I am having a huge love affair with fresh beets lately as reported a couple weeks back. This weekend was no different. We had a family gathering for the hubby’s birthday so I offered to bring a couple salads. The first thing I thought of was beets! So I went to Pinterest and looked up a bunch of salads.. and found one very similar to this but I wanted to add a couple extra items to the drizzle and they were awesome.

I generally boil my beets but if you prefer you can roast them.  I also just happened to have a butternut squash that has been sitting on my counter for the past couple months that was just waiting for this recipe to come along. 🙂 I am just this year beginning to use more fresh herbs in my cooking and am loving the flavours they bring out in the foods.

I am not going to tell you really how much or little basil you should use but I finely chopped up about 4 TBSP for this recipe and it seemed like enough.
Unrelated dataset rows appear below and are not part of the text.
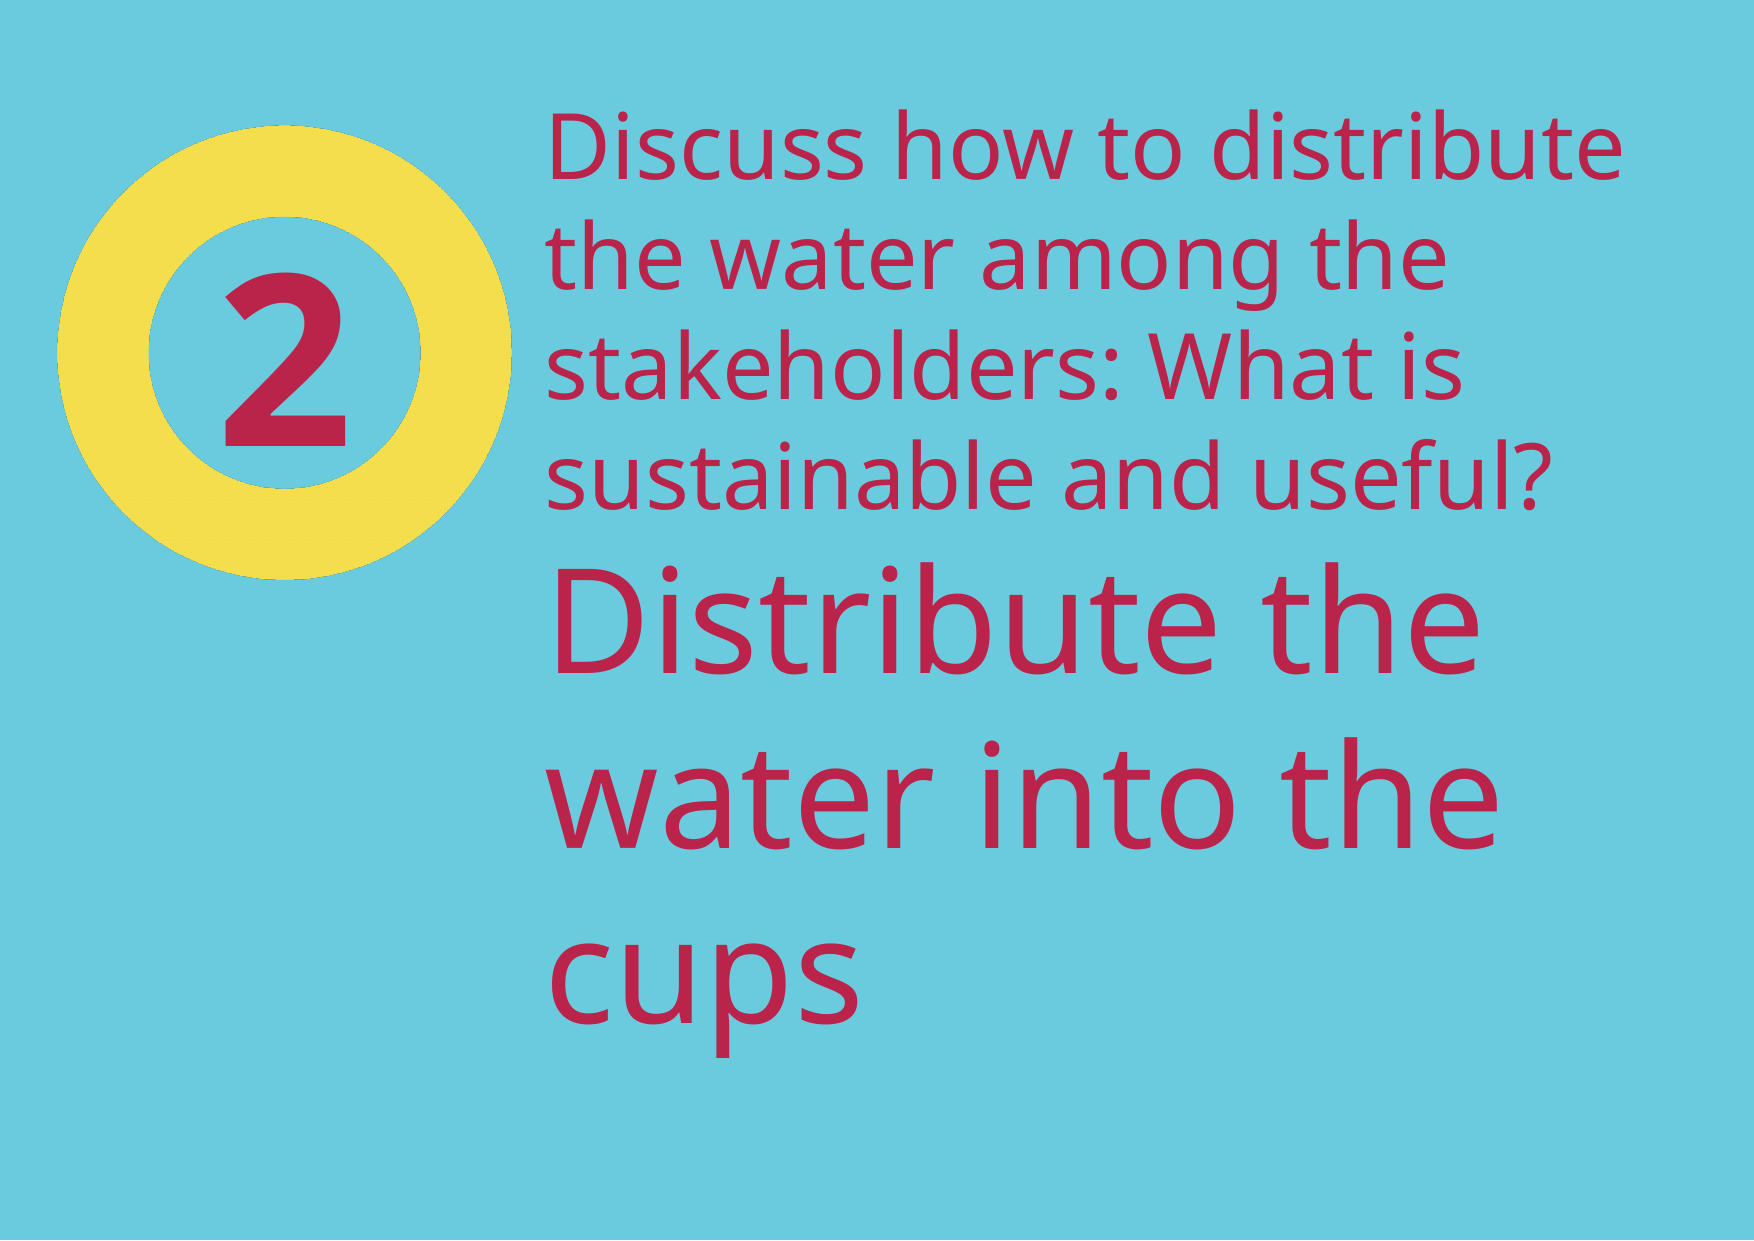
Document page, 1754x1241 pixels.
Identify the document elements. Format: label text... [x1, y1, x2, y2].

picture [57, 125, 512, 580]
text_box Discuss how to distribute the water among the stakeholders: What is sustainable and useful? Distribute the water into the cups [530, 80, 1715, 1060]
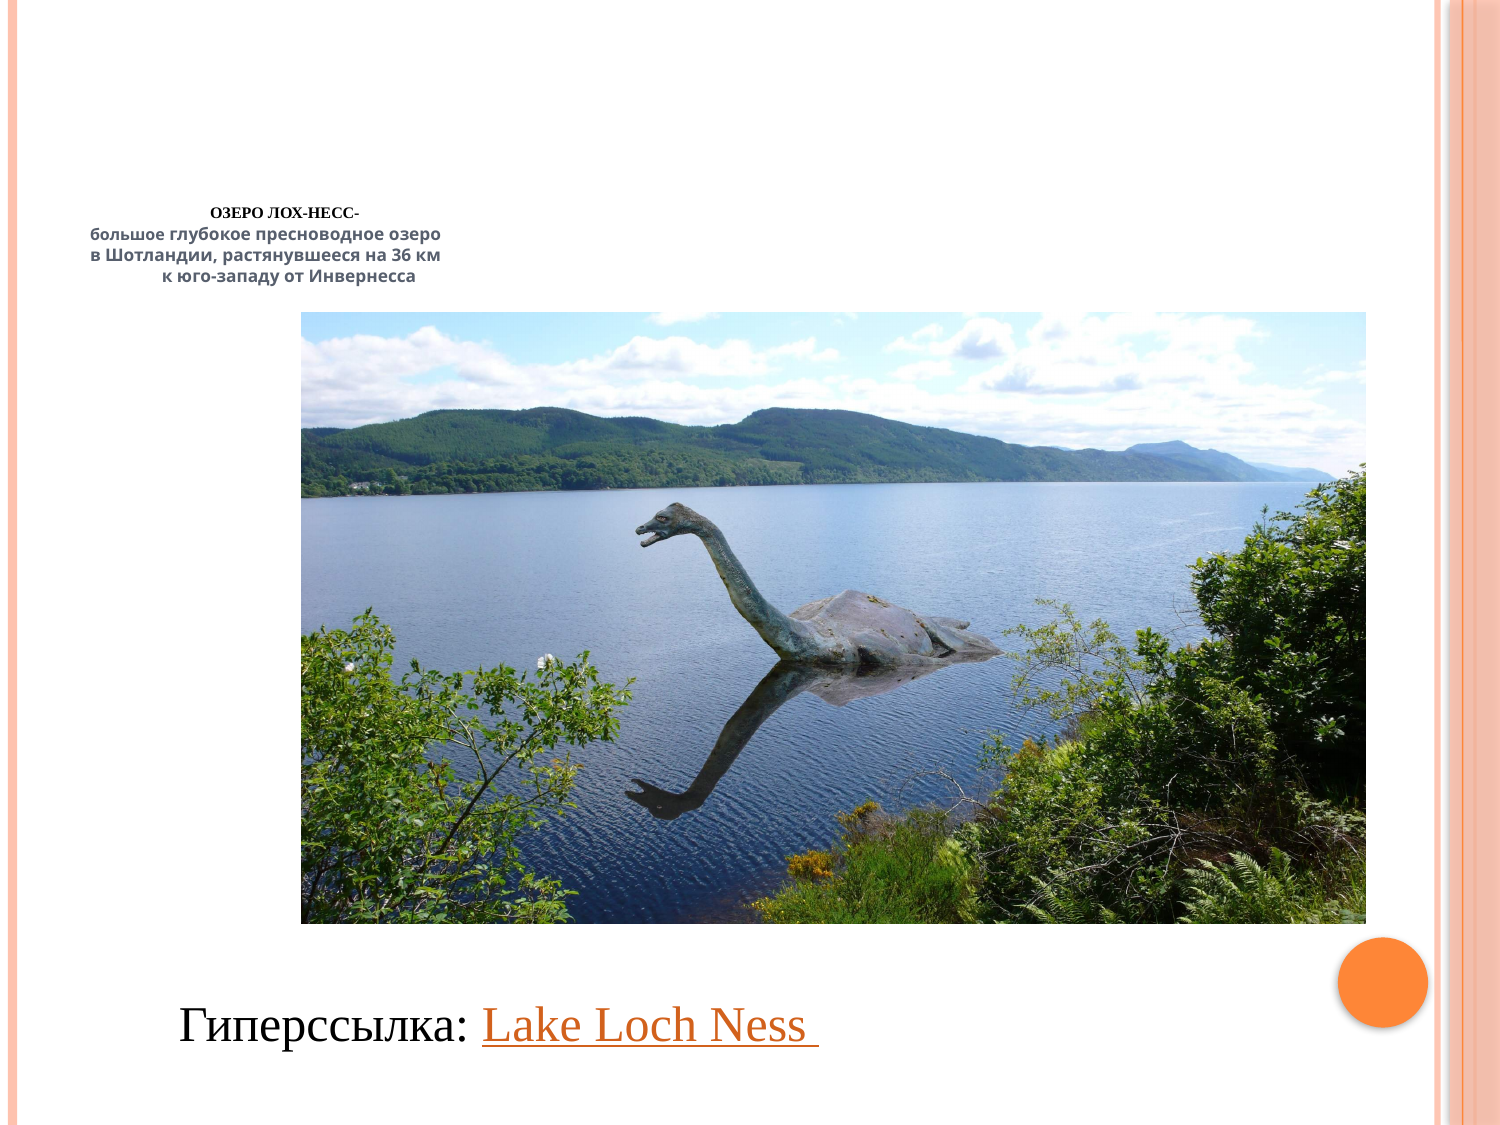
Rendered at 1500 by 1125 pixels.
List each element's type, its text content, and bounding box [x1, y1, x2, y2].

text_box Гиперссылка: Lake Loch Ness [163, 984, 1243, 1060]
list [300, 312, 1367, 924]
title ОЗЕРО ЛОХ-НЕСС- большое глубокое пресноводное озеро в Шотландии, растянувшееся на 36 км к юго-западу от Инвернесса [75, 70, 1395, 293]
Adding the dressing to the vegetables when they are cooled with the basil and refrigerating for a few hours to let the flavours mix, makes this salad fabulous. I mixed in the cheese just before we left for the gathering but in the recipe, I would recommend adding it just before serving for both the lovely look of the cheese sprinkled on top and the flavour of it added this way.
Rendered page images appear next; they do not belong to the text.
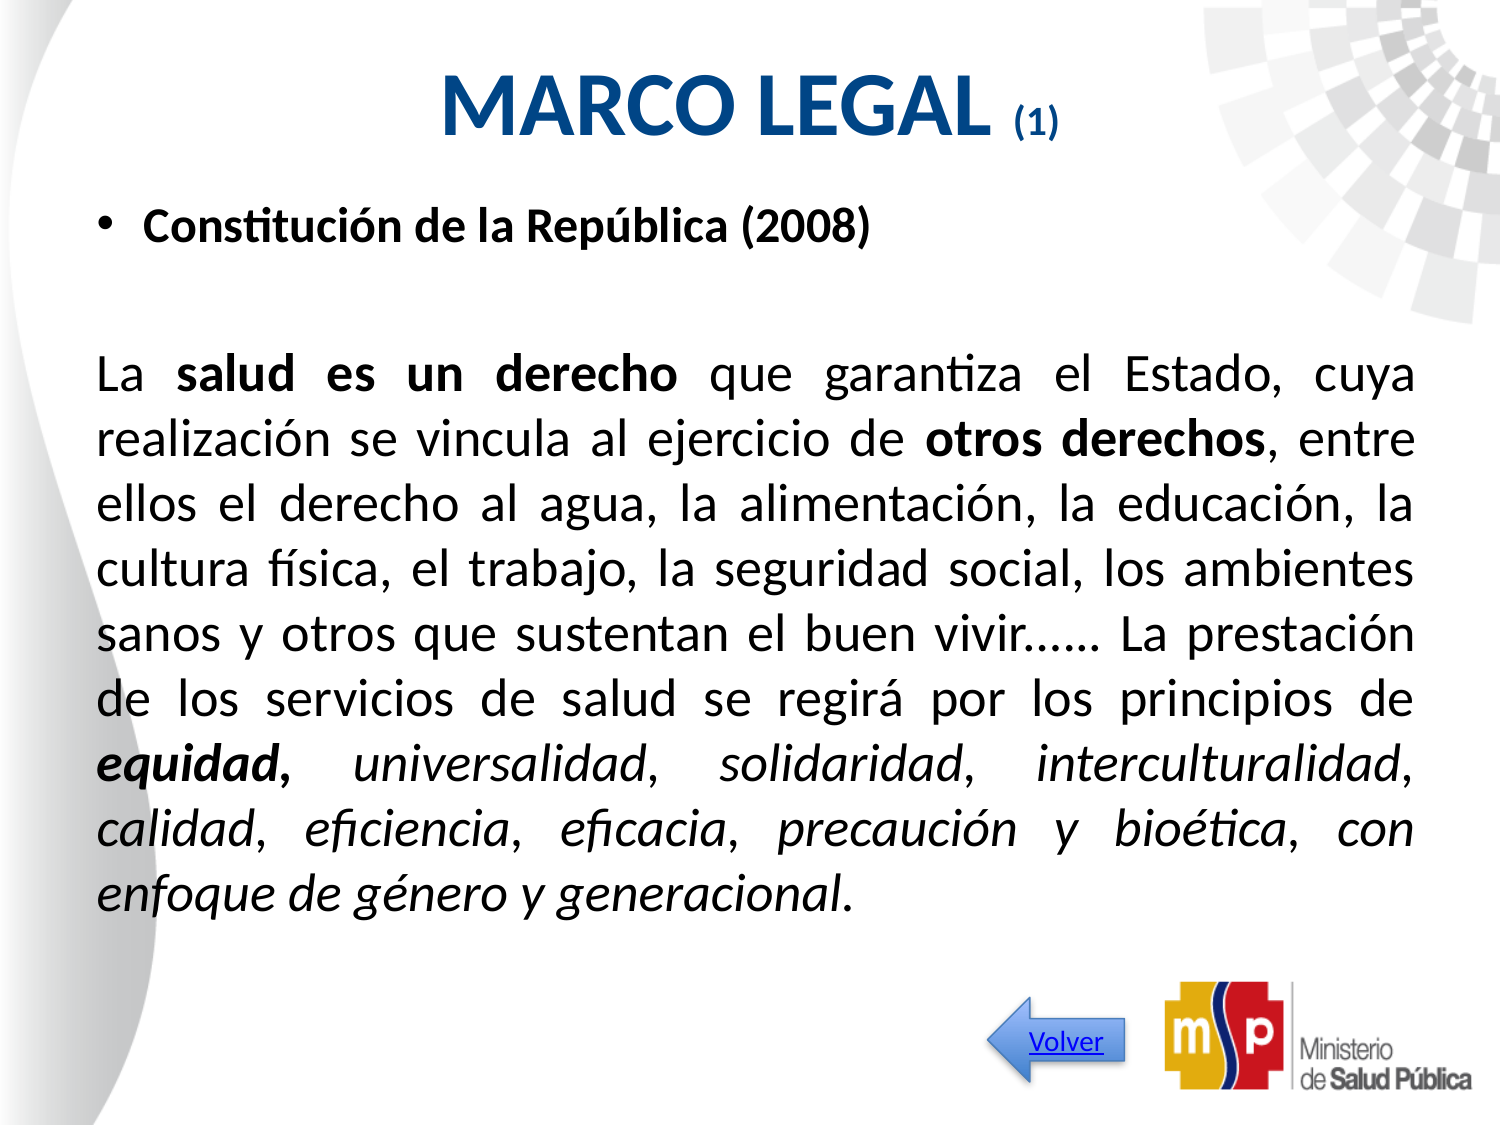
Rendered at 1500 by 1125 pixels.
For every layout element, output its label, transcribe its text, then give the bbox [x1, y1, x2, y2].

text_box Volver [986, 996, 1126, 1083]
text_box Constitución de la República (2008) La salud es un derecho que garantiza el Estado, cuya realización se vincula al ejercicio de otros derechos, entre ellos el derecho al agua, la alimentación, la educación, la cultura física, el trabajo, la seguridad social, los ambientes sanos y otros que sustentan el buen vivir.….. La prestación de los servicios de salud se regirá por los principios de equidad, universalidad, solidaridad, interculturalidad, calidad, eficiencia, eficacia, precaución y bioética, con enfoque de género y generacional. [81, 185, 1432, 983]
title MARCO LEGAL (1) [74, 44, 1426, 153]
picture [0, 0, 1500, 1125]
I also love really good balsamic vinegars. This one as a balsamic fig that I had in the cupboard but any nice balsamic vinegar will be fine. I also just happened to have half a tangerine on the counter from another salad, so just drizzled a tiny bit of juice into the dressing.  I also am a bit of a pepper freak so used the whole tsp of pepper but if you are a bit sensitive to it, just use the 1/2 tsp.

Beets Butternut and Carrot Salad

Weight Watchers SP per serving
6 Servings 

5 Medium beets
1 small butternut Squash
3 large carrots
1/4 cup feta cheese
Fresh Basil about 4 TBSP

1 TBSP Extra Virgin olive oil
1 TBSP Balsamic Vinegar
1 tsp juice from an orange or tangerine
1/2 – 1 tsp pepper

Cook your beets and cube into bite sized pieces.  Peel and cut up your squash, and carrots into bite size pieces as well and roast them in a 375F. oven until tender.

Mix your vegetables together gently with the fresh basil and allow to cool. Mix your dressing ingredients together and add to the cooled vegetables. Cover and refrigerate. Sprinkle the feta cheese over the top just before serving.